Macular degeneration is a medical condition where the light sensing cells in the macula malfunction and over time cease to work. According to the American Academy of Ophthalmology, it is the leading cause of central vision loss (blindness) in the United States today for those over the age of fifty. There are two basic types of the disease: Standard Macular Degeneration (MD) and Age Related Macular Degeneration (ARMD), with ARMD being the most common form of the condition. Macular degeneration that is not age related is most commonly caused by an inherited condition. These forms are sometimes called Juvenile macular degeneration (JMD). more...
In macular degeneration the final form results in missing or blurred vision in the central, reading part of vision. The outer, peripheral part of the vision remains intact.
Age related macular degeneration
ARMD is further divided into a "dry," or nonexudative, form and a "wet," or exudative, form. Eighty five to ninety percent of cases are categorized as "dry" macular degeneration where fatty tissue, known as drusen, will slowly build up behind the retina. Ten to fifteen percent of cases involve the growth of abnormal blood vessels under the retina. These cases are called "wet" macular degeneration due to the leakage of blood and other fluid from behind the retina into the eye. Wet macular degeneration usually begins as the dry form. If allowed to continue without treatment it will completely destroy the macula. Medical, photodynamic, laser photocoagulation and laser treatment of wet macular degeneration are available.
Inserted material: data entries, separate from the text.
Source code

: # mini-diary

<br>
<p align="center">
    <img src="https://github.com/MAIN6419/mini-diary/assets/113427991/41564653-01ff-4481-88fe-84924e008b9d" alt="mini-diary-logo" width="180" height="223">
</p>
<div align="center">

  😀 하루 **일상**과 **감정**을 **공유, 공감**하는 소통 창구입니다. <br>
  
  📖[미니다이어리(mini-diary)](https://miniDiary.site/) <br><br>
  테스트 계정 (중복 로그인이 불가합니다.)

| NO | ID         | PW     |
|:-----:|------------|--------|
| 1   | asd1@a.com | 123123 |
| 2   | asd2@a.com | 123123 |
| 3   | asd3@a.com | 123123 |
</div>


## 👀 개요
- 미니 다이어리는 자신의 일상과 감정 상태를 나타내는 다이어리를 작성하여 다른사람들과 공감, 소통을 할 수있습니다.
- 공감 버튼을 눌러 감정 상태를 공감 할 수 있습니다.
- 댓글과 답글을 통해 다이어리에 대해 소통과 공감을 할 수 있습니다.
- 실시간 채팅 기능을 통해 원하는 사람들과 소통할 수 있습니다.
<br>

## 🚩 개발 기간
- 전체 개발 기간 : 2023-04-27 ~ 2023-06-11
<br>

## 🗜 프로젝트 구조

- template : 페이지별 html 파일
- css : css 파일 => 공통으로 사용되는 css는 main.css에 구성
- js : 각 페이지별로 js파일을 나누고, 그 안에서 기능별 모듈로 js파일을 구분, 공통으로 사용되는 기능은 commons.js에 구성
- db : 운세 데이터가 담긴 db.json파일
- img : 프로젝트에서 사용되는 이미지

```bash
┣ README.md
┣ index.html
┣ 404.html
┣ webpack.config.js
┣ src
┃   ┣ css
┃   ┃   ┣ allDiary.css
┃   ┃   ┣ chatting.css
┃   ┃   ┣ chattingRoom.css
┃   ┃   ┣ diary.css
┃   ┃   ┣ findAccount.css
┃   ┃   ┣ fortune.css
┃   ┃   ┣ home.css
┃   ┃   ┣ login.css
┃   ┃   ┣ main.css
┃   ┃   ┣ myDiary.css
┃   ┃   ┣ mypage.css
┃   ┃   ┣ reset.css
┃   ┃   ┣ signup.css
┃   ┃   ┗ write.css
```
- Aging: Approximately 10% of patients 66 to 74 years of age will have findings of macular degeneration. The prevalence increases to 30% in patients 75 to 85 years of age.
- Smoking: The only environmental exposure clearly associated with macular degeneration is tobacco smoking .
- Family history: The lifetime risk of developing late-stage macular degeneration is 50% for people who have a relative with macular degeneration vs. 12% for people who do not have relatives with macular degeneration, i.e. a four fold higher risk.
- Macular Degeneration Gene: Complement factor H (CFH) gene has been determined to be strongly associated with a person's risk for developing macular degeneration.
- Exposure to sunlight especially blue light.
- Cardiovascular Risk Factors - high cholesterol, obesity.
- High fat intake is associated with an increased risk of macular degeneration in both women and men. Fat provides about 42 % of the calories in the average American diet. A diet that derives closer to 20-25 % of total calories from fat is probably healthier. Reducing fat intake to this level means cutting down greatly on consumption of red meats and dairy products such as milk, cheese, and butter. Eating more cold-water fish (at least twice weekly), rather than red meats and eating any type of nuts may help macular degeneration patients.(Reference: Macular degeneration Types and Risk Factors.
- Oxidative stress: It has been proposed that age related accumulation of low molecular weight, phototoxic, pro-oxidant melanin oligomers within lysosomes in the retinal pigment epithelium (RPE) may be partly responsible for decreasing the digestive rate of photoreceptor outer rod segments (POS) by the RPE. A decrease in the digestive rate of POS has been shown to be associated with lipofuscin formation - a classic symptom of macular degeneration. (Reference: Ophthalmic Research, 2005; volume 37: pages 136-141. "Melanin aggregation and polymerization: possible implications in age related macular degeneration")
- Race Macular degeneration is more likely to be found in whites than in blacks.